▸ Source material:
+ + + + + + +
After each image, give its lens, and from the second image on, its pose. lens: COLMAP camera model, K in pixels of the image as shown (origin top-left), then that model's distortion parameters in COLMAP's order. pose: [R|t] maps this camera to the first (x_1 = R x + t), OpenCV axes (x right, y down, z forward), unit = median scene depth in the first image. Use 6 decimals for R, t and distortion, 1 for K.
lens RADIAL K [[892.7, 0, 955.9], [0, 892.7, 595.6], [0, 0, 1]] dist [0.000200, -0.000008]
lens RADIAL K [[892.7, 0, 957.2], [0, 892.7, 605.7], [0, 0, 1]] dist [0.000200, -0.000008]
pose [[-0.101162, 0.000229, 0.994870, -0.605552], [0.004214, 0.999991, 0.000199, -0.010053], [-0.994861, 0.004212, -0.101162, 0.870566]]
+ + + + + + +
▸ Exercise instructions: Reproduce the data above exactly, leaving nothing out.

▸ Answer to the problem:
After each image, give its lens, and from the second image on, its pose. lens: COLMAP camera model, K in pixels of the image as shown (origin top-left), then that model's distortion parameters in COLMAP's order. pose: [R|t] maps this camera to the first (x_1 = R x + t), OpenCV axes (x right, y down, z forward), unit = median scene depth in the first image. Use 6 decimals for R, t and distortion, 1 for K.
lens RADIAL K [[892.7, 0, 955.9], [0, 892.7, 595.6], [0, 0, 1]] dist [0.000200, -0.000008]
lens RADIAL K [[892.7, 0, 957.2], [0, 892.7, 605.7], [0, 0, 1]] dist [0.000200, -0.000008]
pose [[-0.101162, 0.000229, 0.994870, -0.605552], [0.004214, 0.999991, 0.000199, -0.010053], [-0.994861, 0.004212, -0.101162, 0.870566]]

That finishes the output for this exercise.